→ TASK STATEMENT
Line by line, transcribe all of the entries exactly.

[Saved data entries]
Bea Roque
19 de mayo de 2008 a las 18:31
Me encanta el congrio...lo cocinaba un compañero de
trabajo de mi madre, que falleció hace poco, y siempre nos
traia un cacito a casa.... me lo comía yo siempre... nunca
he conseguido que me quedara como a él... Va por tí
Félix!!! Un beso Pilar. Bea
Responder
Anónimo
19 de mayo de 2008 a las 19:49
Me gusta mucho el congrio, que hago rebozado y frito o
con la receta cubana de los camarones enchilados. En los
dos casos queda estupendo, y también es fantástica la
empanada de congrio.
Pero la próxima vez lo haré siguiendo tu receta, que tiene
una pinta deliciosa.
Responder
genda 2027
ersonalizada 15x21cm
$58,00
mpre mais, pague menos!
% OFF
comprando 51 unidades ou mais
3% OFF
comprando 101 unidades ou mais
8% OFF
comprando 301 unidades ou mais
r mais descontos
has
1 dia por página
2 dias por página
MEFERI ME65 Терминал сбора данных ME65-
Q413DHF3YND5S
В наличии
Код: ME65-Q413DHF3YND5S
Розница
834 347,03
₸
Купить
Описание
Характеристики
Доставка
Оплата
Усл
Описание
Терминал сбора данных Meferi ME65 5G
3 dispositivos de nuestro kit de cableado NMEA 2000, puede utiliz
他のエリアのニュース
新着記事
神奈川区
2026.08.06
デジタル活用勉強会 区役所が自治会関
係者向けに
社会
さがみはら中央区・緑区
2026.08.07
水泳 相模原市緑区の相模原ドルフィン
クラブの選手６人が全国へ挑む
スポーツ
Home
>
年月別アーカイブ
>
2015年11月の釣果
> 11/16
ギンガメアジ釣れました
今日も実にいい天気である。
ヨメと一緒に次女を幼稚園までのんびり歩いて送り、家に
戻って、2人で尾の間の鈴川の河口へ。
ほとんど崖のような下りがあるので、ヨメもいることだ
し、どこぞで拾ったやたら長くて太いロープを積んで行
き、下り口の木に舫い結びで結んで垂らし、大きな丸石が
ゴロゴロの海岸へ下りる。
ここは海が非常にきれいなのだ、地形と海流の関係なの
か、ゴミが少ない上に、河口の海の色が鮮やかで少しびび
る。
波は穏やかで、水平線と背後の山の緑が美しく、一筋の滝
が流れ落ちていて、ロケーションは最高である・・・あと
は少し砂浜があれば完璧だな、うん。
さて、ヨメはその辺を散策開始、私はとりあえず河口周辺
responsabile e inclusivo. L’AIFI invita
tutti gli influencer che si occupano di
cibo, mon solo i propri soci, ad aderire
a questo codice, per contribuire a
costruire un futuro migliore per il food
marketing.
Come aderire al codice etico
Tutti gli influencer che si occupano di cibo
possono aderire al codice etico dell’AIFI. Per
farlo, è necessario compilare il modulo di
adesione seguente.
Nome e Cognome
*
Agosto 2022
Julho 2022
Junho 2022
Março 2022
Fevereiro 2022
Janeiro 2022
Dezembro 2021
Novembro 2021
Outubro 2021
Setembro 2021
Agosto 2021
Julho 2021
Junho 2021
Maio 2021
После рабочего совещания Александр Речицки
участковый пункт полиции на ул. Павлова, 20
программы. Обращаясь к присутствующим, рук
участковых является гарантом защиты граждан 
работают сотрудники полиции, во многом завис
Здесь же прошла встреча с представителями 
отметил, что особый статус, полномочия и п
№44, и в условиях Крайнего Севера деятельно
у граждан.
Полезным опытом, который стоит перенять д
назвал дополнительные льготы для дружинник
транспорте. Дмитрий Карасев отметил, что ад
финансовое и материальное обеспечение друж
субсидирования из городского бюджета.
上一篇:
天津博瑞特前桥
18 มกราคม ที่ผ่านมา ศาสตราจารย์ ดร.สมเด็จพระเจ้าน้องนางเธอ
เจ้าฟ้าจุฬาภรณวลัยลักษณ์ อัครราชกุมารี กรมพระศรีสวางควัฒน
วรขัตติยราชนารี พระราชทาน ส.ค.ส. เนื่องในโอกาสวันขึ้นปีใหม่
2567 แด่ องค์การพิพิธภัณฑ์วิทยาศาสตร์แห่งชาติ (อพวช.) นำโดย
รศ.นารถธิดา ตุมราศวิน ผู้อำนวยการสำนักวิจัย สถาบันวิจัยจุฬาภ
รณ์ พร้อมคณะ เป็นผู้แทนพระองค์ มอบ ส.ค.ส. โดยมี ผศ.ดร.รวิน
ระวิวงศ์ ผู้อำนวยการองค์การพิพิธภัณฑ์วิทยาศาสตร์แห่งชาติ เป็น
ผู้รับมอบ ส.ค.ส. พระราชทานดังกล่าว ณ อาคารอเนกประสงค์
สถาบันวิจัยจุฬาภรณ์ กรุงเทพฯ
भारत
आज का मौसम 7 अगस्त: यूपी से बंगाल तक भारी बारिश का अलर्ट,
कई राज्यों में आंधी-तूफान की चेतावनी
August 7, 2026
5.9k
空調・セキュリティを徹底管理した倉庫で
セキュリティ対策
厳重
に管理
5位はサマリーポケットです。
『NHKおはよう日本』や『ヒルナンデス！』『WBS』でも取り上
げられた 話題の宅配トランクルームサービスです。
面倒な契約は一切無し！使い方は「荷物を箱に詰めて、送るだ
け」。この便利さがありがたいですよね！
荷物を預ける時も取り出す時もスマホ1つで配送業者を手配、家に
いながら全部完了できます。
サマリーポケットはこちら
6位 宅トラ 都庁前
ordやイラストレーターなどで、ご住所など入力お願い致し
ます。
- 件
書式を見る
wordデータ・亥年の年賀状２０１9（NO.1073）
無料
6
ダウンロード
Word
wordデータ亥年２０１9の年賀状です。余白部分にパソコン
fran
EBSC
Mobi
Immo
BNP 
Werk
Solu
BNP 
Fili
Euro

→ EXERCISE RESULT
Bea Roque
19 de mayo de 2008 a las 18:31
Me encanta el congrio...lo cocinaba un compañero de
trabajo de mi madre, que falleció hace poco, y siempre nos
traia un cacito a casa.... me lo comía yo siempre... nunca
he conseguido que me quedara como a él... Va por tí
Félix!!! Un beso Pilar. Bea
Responder
Anónimo
19 de mayo de 2008 a las 19:49
Me gusta mucho el congrio, que hago rebozado y frito o
con la receta cubana de los camarones enchilados. En los
dos casos queda estupendo, y también es fantástica la
empanada de congrio.
Pero la próxima vez lo haré siguiendo tu receta, que tiene
una pinta deliciosa.
Responder
genda 2027
ersonalizada 15x21cm
$58,00
mpre mais, pague menos!
% OFF
comprando 51 unidades ou mais
3% OFF
comprando 101 unidades ou mais
8% OFF
comprando 301 unidades ou mais
r mais descontos
has
1 dia por página
2 dias por página
MEFERI ME65 Терминал сбора данных ME65-
Q413DHF3YND5S
В наличии
Код: ME65-Q413DHF3YND5S
Розница
834 347,03
₸
Купить
Описание
Характеристики
Доставка
Оплата
Усл
Описание
Терминал сбора данных Meferi ME65 5G
3 dispositivos de nuestro kit de cableado NMEA 2000, puede utiliz
他のエリアのニュース
新着記事
神奈川区
2026.08.06
デジタル活用勉強会 区役所が自治会関
係者向けに
社会
さがみはら中央区・緑区
2026.08.07
水泳 相模原市緑区の相模原ドルフィン
クラブの選手６人が全国へ挑む
スポーツ
Home
>
年月別アーカイブ
>
2015年11月の釣果
> 11/16
ギンガメアジ釣れました
今日も実にいい天気である。
ヨメと一緒に次女を幼稚園までのんびり歩いて送り、家に
戻って、2人で尾の間の鈴川の河口へ。
ほとんど崖のような下りがあるので、ヨメもいることだ
し、どこぞで拾ったやたら長くて太いロープを積んで行
き、下り口の木に舫い結びで結んで垂らし、大きな丸石が
ゴロゴロの海岸へ下りる。
ここは海が非常にきれいなのだ、地形と海流の関係なの
か、ゴミが少ない上に、河口の海の色が鮮やかで少しびび
る。
波は穏やかで、水平線と背後の山の緑が美しく、一筋の滝
が流れ落ちていて、ロケーションは最高である・・・あと
は少し砂浜があれば完璧だな、うん。
さて、ヨメはその辺を散策開始、私はとりあえず河口周辺
responsabile e inclusivo. L’AIFI invita
tutti gli influencer che si occupano di
cibo, mon solo i propri soci, ad aderire
a questo codice, per contribuire a
costruire un futuro migliore per il food
marketing.
Come aderire al codice etico
Tutti gli influencer che si occupano di cibo
possono aderire al codice etico dell’AIFI. Per
farlo, è necessario compilare il modulo di
adesione seguente.
Nome e Cognome
*
Agosto 2022
Julho 2022
Junho 2022
Março 2022
Fevereiro 2022
Janeiro 2022
Dezembro 2021
Novembro 2021
Outubro 2021
Setembro 2021
Agosto 2021
Julho 2021
Junho 2021
Maio 2021
После рабочего совещания Александр Речицки
участковый пункт полиции на ул. Павлова, 20
программы. Обращаясь к присутствующим, рук
участковых является гарантом защиты граждан 
работают сотрудники полиции, во многом завис
Здесь же прошла встреча с представителями 
отметил, что особый статус, полномочия и п
№44, и в условиях Крайнего Севера деятельно
у граждан.
Полезным опытом, который стоит перенять д
назвал дополнительные льготы для дружинник
транспорте. Дмитрий Карасев отметил, что ад
финансовое и материальное обеспечение друж
субсидирования из городского бюджета.
上一篇:
天津博瑞特前桥
18 มกราคม ที่ผ่านมา ศาสตราจารย์ ดร.สมเด็จพระเจ้าน้องนางเธอ
เจ้าฟ้าจุฬาภรณวลัยลักษณ์ อัครราชกุมารี กรมพระศรีสวางควัฒน
วรขัตติยราชนารี พระราชทาน ส.ค.ส. เนื่องในโอกาสวันขึ้นปีใหม่
2567 แด่ องค์การพิพิธภัณฑ์วิทยาศาสตร์แห่งชาติ (อพวช.) นำโดย
รศ.นารถธิดา ตุมราศวิน ผู้อำนวยการสำนักวิจัย สถาบันวิจัยจุฬาภ
รณ์ พร้อมคณะ เป็นผู้แทนพระองค์ มอบ ส.ค.ส. โดยมี ผศ.ดร.รวิน
ระวิวงศ์ ผู้อำนวยการองค์การพิพิธภัณฑ์วิทยาศาสตร์แห่งชาติ เป็น
ผู้รับมอบ ส.ค.ส. พระราชทานดังกล่าว ณ อาคารอเนกประสงค์
สถาบันวิจัยจุฬาภรณ์ กรุงเทพฯ
भारत
आज का मौसम 7 अगस्त: यूपी से बंगाल तक भारी बारिश का अलर्ट,
कई राज्यों में आंधी-तूफान की चेतावनी
August 7, 2026
5.9k
空調・セキュリティを徹底管理した倉庫で
セキュリティ対策
厳重
に管理
5位はサマリーポケットです。
『NHKおはよう日本』や『ヒルナンデス！』『WBS』でも取り上
げられた 話題の宅配トランクルームサービスです。
面倒な契約は一切無し！使い方は「荷物を箱に詰めて、送るだ
け」。この便利さがありがたいですよね！
荷物を預ける時も取り出す時もスマホ1つで配送業者を手配、家に
いながら全部完了できます。
サマリーポケットはこちら
6位 宅トラ 都庁前
ordやイラストレーターなどで、ご住所など入力お願い致し
ます。
- 件
書式を見る
wordデータ・亥年の年賀状２０１9（NO.1073）
無料
6
ダウンロード
Word
wordデータ亥年２０１9の年賀状です。余白部分にパソコン
fran
EBSC
Mobi
Immo
BNP 
Werk
Solu
BNP 
Fili
Euro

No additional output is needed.